Addressing the crowd, Mr Brajkovich, a noted wine expert from New Zealand, said: “Western Australia is consistently producing some excellent riesling with the right balance of fruit concentration, citrus notes and length being their hallmarks.”

Later, to announce the Ashbrook Estate 2006 the riesling silver medal winner and Houghton’s 2002 the gold medal winner, Mr Brajkovich said: “It is up to these producers and the wine industry to now work to capture the attention of the consumer for this consistently underrated variety.”

While some may prefer to take a New Zealander’s comments about sauvignon blanc with some caution, Mr Brajkovich said the best in the class still demonstrated WA’s ability to get the variety’s characteristics right.

No surprises that the brand new releases dominated this category, with many of the entrants yet to hit retailers’ shelves. Nonetheless, silver went to Edwards Winery for the 2006 and the gold went to Joseph River Estate for its 2006 offering.

Semillon, verdelho and the blends were all given a passing grade, but the most praise was saved for the chardonnay class, described by the judges as “most impressive”.

An affinity, but not over-exuberance, with oak was applauded but Mr Brajkovich described the class as “portraying of ripe fruit, developed and balanced use of oak, and fine structure”.

Wills Domain continued its impressive run at the Sheraton awards, with its 2005 awarded silver, while the team at The Growers was more than delighted when the 2004 chardonnay shared gold.
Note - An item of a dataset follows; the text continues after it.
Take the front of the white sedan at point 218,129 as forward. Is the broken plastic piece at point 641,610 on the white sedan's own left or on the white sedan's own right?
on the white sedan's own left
The win for The Growers was an exceptional result, especially when the calibre of wines and the number of big name companies competing are considered.

But just as the significance of the Yallingup winery’s win was sinking in, 2004 chardonnay was awarded the chairman’s award for the best individual entry in the show.
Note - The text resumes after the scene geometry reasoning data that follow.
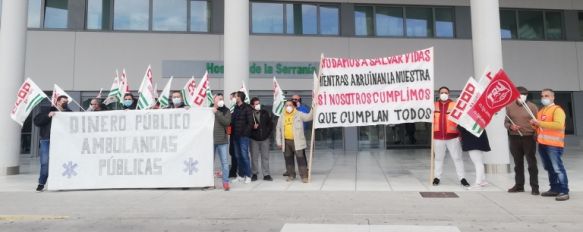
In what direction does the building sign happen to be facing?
toward the camera

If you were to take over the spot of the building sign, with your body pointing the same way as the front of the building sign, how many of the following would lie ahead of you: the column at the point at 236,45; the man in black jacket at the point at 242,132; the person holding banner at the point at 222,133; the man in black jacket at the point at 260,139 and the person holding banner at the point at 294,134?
5

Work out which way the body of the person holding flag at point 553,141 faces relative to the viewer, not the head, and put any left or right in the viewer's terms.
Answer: facing the viewer and to the left of the viewer

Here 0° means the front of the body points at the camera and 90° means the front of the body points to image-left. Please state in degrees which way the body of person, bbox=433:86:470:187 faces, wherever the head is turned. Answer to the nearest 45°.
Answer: approximately 0°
The 2004 chardonnay should be available mid next month.

When industry doyen Robin Day took to the stage to address the crowd and hand out the medals for the reds, there was a palpable sense of surprise when no pinots, merlots, or rosés made the grade for gold medals.
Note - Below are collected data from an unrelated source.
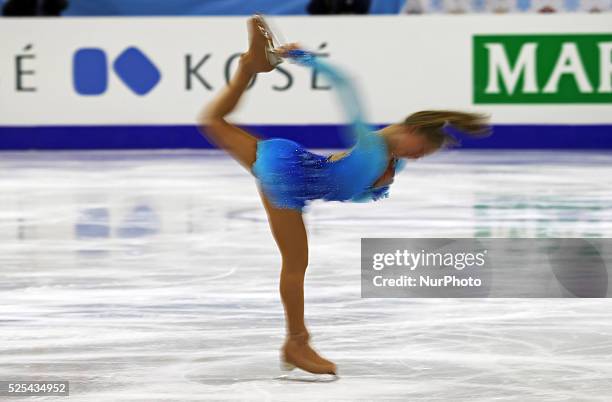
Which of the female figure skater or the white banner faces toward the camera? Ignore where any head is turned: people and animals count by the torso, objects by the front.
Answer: the white banner

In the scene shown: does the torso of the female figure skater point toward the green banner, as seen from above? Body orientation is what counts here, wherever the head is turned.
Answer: no

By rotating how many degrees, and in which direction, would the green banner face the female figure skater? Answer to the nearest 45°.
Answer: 0° — it already faces them

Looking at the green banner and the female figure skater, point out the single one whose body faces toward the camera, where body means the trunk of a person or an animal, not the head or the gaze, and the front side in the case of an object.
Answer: the green banner

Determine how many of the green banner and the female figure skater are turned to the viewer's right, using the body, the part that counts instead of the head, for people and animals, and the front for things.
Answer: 1

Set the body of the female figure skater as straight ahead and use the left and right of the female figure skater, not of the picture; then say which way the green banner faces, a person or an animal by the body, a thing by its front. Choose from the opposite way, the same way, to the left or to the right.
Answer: to the right

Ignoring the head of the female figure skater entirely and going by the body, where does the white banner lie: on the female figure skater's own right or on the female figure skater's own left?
on the female figure skater's own left

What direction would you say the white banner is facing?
toward the camera

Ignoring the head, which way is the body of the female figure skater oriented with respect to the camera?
to the viewer's right
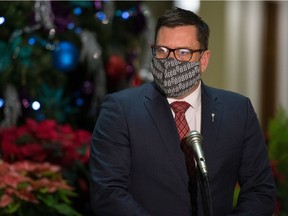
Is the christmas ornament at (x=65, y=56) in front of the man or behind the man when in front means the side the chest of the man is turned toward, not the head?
behind

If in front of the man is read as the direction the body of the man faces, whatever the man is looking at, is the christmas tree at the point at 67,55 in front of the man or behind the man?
behind

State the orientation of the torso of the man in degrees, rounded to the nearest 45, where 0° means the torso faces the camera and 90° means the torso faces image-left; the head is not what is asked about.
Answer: approximately 0°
“The first generation pinot stock which dominates the plantings in Western Australia is not capable of producing wines of colour and flavour to rank amongst pinots of other areas,” Mr Day said.

The news was better in the cabernet class, however, which was applauded for its finesse and structure.

Described as one of the strongest in the field, silver went to Houghton’s 2001 cabernet while Margaret River’s Clairault 2002 snared gold.

WA’s reputation as a destination for shiraz improved markedly with Harvey River Bridge Estate taking silver for its 2005 and Di Miller’s Xabregas winning another gold medal for the 2004 shiraz.

Among the blends it was a tale of the smaller producers, with Sinclair Wines winning silver for its cab/shiraz blend of 2005 and Windance Estate taking gold for its 2004 cab/merlot.

And it came as no great surprise, but overall delight, when James Talijancich again climbed the stage to accept another gold for his non-vintage muscat – a true benchmark of its class. Jane Brook’s liquor verdelho took home silver.

When the dust had settled the event was a resounding success for the local wine industry, proving that WA producers are at the forefront of innovation and ingenuity in the sector.

There were accolades for the old (Houghton’s claimed the most successful producer prize) and for the new (in the successes of Windows Estate, Sinclair and Stone Gully) but the real winners will be the consumers.